Gli esempi, per quanto riguarda l’Italia, si potrebbero moltiplicare facilmente – la cronaca politica ne offre una mezza dozzina al giorno – ma ne bastano due. Oltre al caso Autostrade, appena citato, la questione libica, su cui c’è stato ieri alla Camera un voto a larghissima maggioranza, naturalmente in favore del rifinanziamento della cosiddetta guardia costiera.
Bastano e avanzano questi due esempi perché in entrambi i casi – tanto nei confronti di una delle più ricche e affermate famiglie del capitalismo italiano quanto nei confronti degli ultimissimi della Terra in fuga dai lager e dalle torture – la stragrande maggioranza dei partiti, dei giornalisti e degli opinionisti ha mantenuto un atteggiamento perfettamente analogo. E cioè che le regole non esistono, esistono solo le eccezioni.
Il fatto che al lettore di sinistra i due esempi possano apparire disparati, per non dire opposti, è solo un’ulteriore conferma della mia tesi, nonché il motivo per cui li ho scelti. La democrazia liberale si regge sul fatto che la legge è uguale per tutti e che nemmeno il governo (soprattutto il governo) ha la facoltà di piegarla a proprio piacimento, per nessun motivo, fosse anche un ottimo motivo. È la ragione per cui vige la separazione dei poteri.
I processi di piazza e lo scoperto tentativo di piegare norme e principi al proprio tornaconto politico, che si indirizzino contro i Benetton o contro l’ultimo dei migranti sotto accusa per il più odioso dei reati, dovrebbero essere messi al bando, sempre e comunque. Sono diventati invece la norma, e anche sulla stampa liberale e moderata se ne discute come se tutto questo fosse normale.
E lo stesso vale per i più elementari principi di tutela dei diritti umani, come mostra il fatto che i decreti sicurezza siano ancora lì, e il fatto che si continuino a chiudere i porti e a tenere i migranti per giorni in ostaggio dei sondaggi, e il fatto che giusto ieri una larghissima maggioranza parlamentare abbia rifinanziato i libici senza fare una piega.

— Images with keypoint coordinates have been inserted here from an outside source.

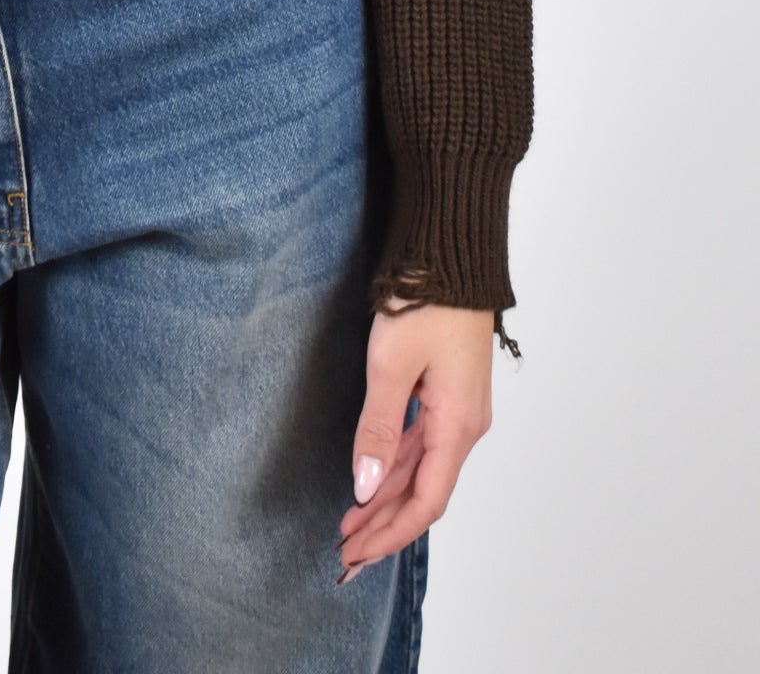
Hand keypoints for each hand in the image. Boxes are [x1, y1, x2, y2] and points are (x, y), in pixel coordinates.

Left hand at [337, 298, 494, 579]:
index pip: (425, 502)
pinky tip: (370, 481)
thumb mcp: (391, 366)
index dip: (390, 533)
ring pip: (420, 470)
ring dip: (385, 499)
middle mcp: (464, 425)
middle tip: (345, 554)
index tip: (356, 555)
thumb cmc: (425, 303)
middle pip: (423, 492)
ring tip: (350, 526)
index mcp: (458, 426)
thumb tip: (364, 487)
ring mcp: (457, 409)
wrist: (450, 255)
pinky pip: (420, 444)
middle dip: (383, 525)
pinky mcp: (446, 393)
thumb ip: (378, 430)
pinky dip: (393, 467)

Quella maggioranza, che va da Fratelli d’Italia al Partito democratico (con le pochissime e meritorie eccezioni di coloro che ieri hanno votato contro), rappresenta di fatto, almeno dalle elezioni del 2018, la grande maggioranza illiberale del nostro paese.

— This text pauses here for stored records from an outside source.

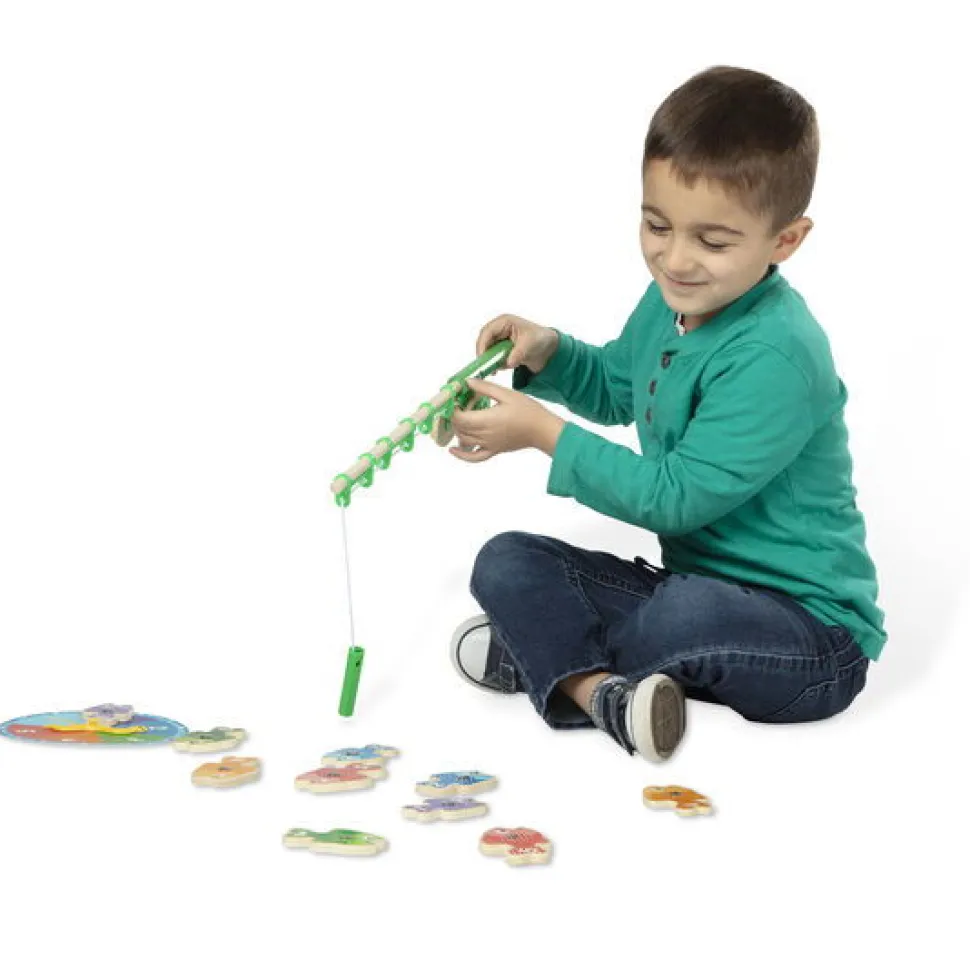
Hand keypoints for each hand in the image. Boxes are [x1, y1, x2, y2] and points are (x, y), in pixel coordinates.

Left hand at [449, 378, 564, 462]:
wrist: (542, 430)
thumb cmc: (527, 410)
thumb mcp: (506, 394)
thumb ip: (485, 388)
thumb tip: (468, 382)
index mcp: (487, 420)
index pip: (460, 418)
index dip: (453, 409)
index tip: (456, 399)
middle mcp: (485, 435)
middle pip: (460, 429)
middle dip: (455, 417)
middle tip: (459, 405)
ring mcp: (488, 445)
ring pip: (464, 441)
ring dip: (457, 430)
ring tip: (460, 418)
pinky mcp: (494, 451)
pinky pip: (474, 457)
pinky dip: (462, 455)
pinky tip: (453, 450)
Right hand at [476, 314, 558, 372]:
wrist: (548, 348)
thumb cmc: (540, 339)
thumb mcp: (530, 345)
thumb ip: (518, 353)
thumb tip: (508, 362)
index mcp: (504, 322)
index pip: (487, 332)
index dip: (482, 344)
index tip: (482, 358)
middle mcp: (499, 329)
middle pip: (484, 342)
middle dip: (484, 355)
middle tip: (486, 368)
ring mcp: (499, 340)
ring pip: (487, 351)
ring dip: (491, 361)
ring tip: (497, 370)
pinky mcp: (501, 350)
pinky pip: (493, 358)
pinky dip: (497, 364)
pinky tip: (507, 366)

In uno dei suoi ultimi libri Francis Fukuyama lamentava il fatto che, da quando aveva pubblicato il suo famoso saggio sulla «Fine della storia», ormai ben tre decenni or sono, praticamente ogni giorno, di fronte a qualsiasi novità, ci fosse sempre qualcuno pronto a rilanciarla come prova che la storia non è finita e a chiedergliene conto. Come tutti i tic intellettuali, in effetti, anche questo è diventato stucchevole.
Mi sembra però significativo il fatto che la sua tesi – l’idea che i principi fondamentali della democrazia liberale rappresentassero ormai un punto di riferimento e un modello per il mondo intero – rischi di rovesciarsi. Intendo dire che se oggi un epigono di Fukuyama dovesse scrivere nuovamente un libro intitolato «Fine della storia», è probabile che la sua conclusione, a proposito del punto di arrivo della civiltà occidentale, sarebbe diametralmente opposta.
Se mai qualcuno finisse per scriverla sul serio, auguriamoci che la previsione si dimostri pure altrettanto sbagliata.